* _Instructions to follow_: How many lines in these records hold the string "Once"? Reply with the number alone.

(Records from a data collection)
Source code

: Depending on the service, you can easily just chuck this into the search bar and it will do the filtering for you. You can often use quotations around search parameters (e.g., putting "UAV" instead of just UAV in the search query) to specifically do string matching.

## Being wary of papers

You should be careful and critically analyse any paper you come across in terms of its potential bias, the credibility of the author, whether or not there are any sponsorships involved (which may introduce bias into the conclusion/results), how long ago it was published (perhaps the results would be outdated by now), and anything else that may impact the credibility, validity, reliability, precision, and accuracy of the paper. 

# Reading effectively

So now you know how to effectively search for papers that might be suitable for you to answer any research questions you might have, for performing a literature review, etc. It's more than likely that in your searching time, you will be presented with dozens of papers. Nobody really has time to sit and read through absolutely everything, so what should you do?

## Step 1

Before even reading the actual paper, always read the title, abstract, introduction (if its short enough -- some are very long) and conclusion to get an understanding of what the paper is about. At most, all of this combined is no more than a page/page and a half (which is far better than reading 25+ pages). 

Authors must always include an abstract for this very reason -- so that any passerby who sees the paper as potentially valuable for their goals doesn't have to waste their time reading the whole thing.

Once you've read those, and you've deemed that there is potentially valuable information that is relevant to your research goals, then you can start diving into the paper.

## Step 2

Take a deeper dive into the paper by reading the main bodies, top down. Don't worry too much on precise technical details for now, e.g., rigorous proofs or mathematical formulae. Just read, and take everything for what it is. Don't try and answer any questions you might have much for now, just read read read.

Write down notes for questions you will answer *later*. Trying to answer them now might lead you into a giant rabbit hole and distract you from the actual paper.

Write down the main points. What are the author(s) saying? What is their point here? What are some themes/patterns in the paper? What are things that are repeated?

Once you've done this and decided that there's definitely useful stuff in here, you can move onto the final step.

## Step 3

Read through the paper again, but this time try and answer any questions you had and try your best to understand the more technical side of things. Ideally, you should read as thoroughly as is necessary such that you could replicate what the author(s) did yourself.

* _Finished task_: 2